### EXERCISE
When you find the line with "The different letters" among the records below, reproduce it and each line after it exactly, ending with the line with "Table 6. Fresh".

### AVAILABLE DATA

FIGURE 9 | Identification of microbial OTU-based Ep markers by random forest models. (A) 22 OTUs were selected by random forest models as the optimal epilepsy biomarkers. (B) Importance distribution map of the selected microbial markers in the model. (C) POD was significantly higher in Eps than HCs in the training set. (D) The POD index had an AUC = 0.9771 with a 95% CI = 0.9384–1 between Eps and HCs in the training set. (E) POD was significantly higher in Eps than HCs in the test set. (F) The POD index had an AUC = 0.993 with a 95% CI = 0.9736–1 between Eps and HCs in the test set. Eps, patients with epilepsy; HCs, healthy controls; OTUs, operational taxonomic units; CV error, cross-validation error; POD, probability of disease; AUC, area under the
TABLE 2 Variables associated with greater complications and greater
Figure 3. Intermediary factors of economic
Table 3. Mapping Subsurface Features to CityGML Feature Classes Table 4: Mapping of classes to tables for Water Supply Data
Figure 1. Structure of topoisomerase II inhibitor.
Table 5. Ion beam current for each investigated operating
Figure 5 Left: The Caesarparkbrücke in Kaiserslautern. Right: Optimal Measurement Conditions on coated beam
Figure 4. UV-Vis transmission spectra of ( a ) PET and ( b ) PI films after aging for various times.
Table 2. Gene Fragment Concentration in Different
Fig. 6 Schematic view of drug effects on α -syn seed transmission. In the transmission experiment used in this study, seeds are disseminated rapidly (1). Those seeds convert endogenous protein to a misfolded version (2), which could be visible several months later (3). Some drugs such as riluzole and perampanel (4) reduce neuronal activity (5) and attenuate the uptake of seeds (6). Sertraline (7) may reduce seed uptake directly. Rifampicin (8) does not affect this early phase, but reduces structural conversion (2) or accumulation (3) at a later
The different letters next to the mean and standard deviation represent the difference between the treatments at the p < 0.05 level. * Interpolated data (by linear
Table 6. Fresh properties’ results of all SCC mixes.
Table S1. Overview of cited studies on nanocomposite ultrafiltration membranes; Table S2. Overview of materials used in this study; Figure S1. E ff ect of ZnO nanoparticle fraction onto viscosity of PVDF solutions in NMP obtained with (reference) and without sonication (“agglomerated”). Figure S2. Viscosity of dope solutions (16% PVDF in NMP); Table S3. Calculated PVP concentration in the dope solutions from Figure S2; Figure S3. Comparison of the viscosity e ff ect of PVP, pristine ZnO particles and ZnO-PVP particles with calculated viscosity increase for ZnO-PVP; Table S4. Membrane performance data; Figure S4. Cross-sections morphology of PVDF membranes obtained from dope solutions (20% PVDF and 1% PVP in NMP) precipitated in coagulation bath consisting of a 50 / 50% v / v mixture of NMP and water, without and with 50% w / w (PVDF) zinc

### WRITTEN RESPONSE
The different letters next to the mean and standard deviation represent the difference between the treatments at the p < 0.05 level. * Interpolated data (by linear
Table 6. Fresh properties’ results of all SCC mixes.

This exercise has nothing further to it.